Dans Luto, notre personnage est incapable de quitter son domicile. Un pitch basique, pour une aventure qui est loin de l’être et qui réserve pas mal de surprises. Le jeu, via sa mise en scène ingénieuse, offre une expérience bien plus originale que dans la plupart des titres du genre. Si Luto désoriente le joueur, joue avec ses sens et propose une ambiance aussi glaçante que son sound design, il se la joue également « The Stanley Parable » voire même « Doki Doki Literature Club! » avec un narrateur et d’autres éléments qui brisent littéralement le quatrième mur. C’est couillu, et il faut être honnête, ça peut par moment faire sortir un peu du jeu. Le narrateur notamment, au début du jeu, casse un peu la solitude ressentie par notre personnage (et nous-même) et rend le jeu moins flippant. Mais la narration change après quelques chapitres, et rassurez-vous, les frissons sont bel et bien au rendez-vous. Pire même, certaines séquences sont glaçantes, avec ces formes planquées sous des draps tels des fantômes, qui peuvent même foncer sur vous.

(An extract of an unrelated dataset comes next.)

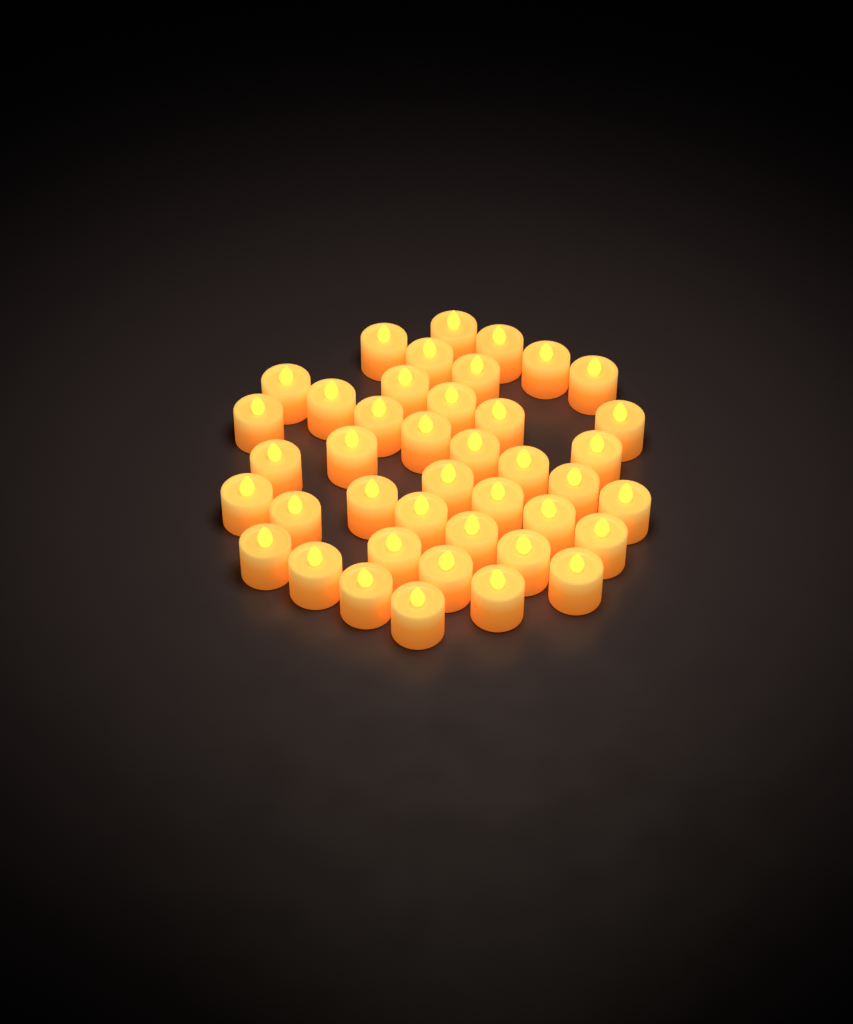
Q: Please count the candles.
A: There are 41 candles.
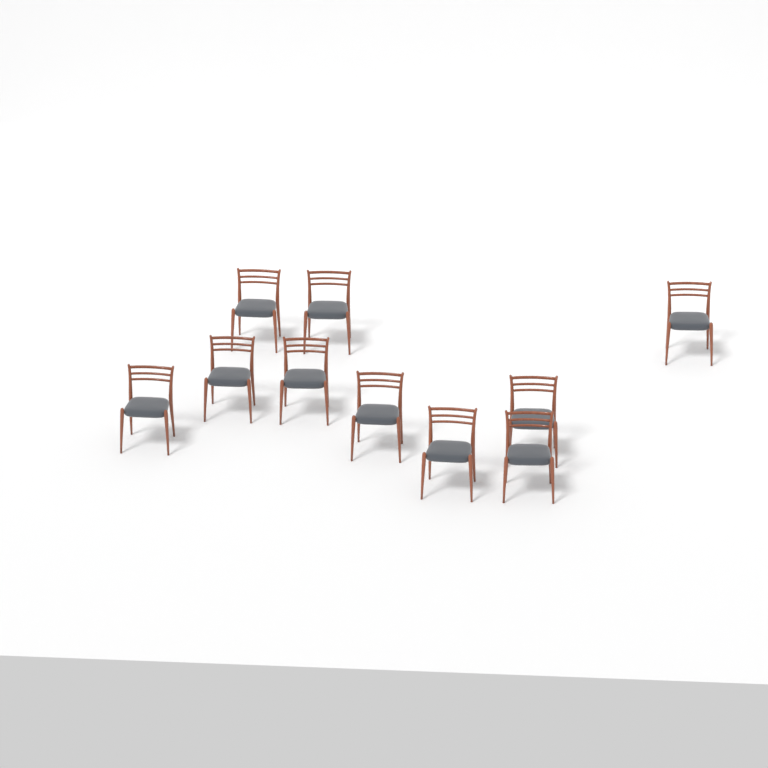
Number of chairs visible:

Le jeu est divisé en chapitres (avec des journées qui s’enchaînent), et on le répète, la mise en scène et la narration surprennent. On ne sait plus sur quel pied danser, piégé entre réalité et rêve, mais surtout cauchemar. On sent que les développeurs aiment l’horreur, et ont mis les petits plats dans les grands en termes d’ambiance. Mieux, il y a de nombreuses références, au cinéma notamment, et il est même possible de visionner, sur une bonne vieille télé cathodique, La Nuit des morts-vivants de Georges Romero. Nous avons regardé plus de 20 minutes du film ! Notez que le jeu n’est pas à mettre entre toutes les mains, et qu’il aborde des thèmes liés à la solitude, au deuil, au suicide… Que de joyeusetés en somme. Côté énigmes, c’est bien fichu, et il faudra avoir l’œil pour ne rien louper. L’une d’elles, sans être particulièrement difficile, demande une certaine concentration (il s’agit de trouver le bon numéro de téléphone) pour ne pas tourner bêtement en rond. D’autres misent sur votre orientation, sur vos sens, et s’avèrent plus viscérales.
On terminera avec un mot sur la partie technique. Commençons par un élément qui fâche (et on pèse nos mots) : le jeu a crashé à de multiples reprises, avec retour interface à la clé. Entre deux chapitres ou en pleine partie (ou même directement au lancement du jeu), il nous est arrivé, à au moins dix reprises, de devoir relancer le jeu suite à ce genre de plantage (notez que la version Xbox a carrément été repoussée au dernier moment par l’éditeur à cause de soucis techniques). C’est ultra relou et ça brise surtout l’immersion, car il faut un peu de temps pour se remettre dans l’ambiance avec ce genre d’aléa qui donnerait presque envie de tout lâcher. Ce souci mis à part, le jeu est très beau (souvent photoréaliste), avec des effets de lumière très réussis et des bandes noires qui donnent un aspect cinéma qui fonctionne bien. Les musiques d’ambiance et le sound design sont excellents, et le jeu est une pure merveille au casque. Côté durée de vie, nous avons mis 7 heures pour terminer le jeu, en tournant en rond une bonne demi-heure à cause d’un détail.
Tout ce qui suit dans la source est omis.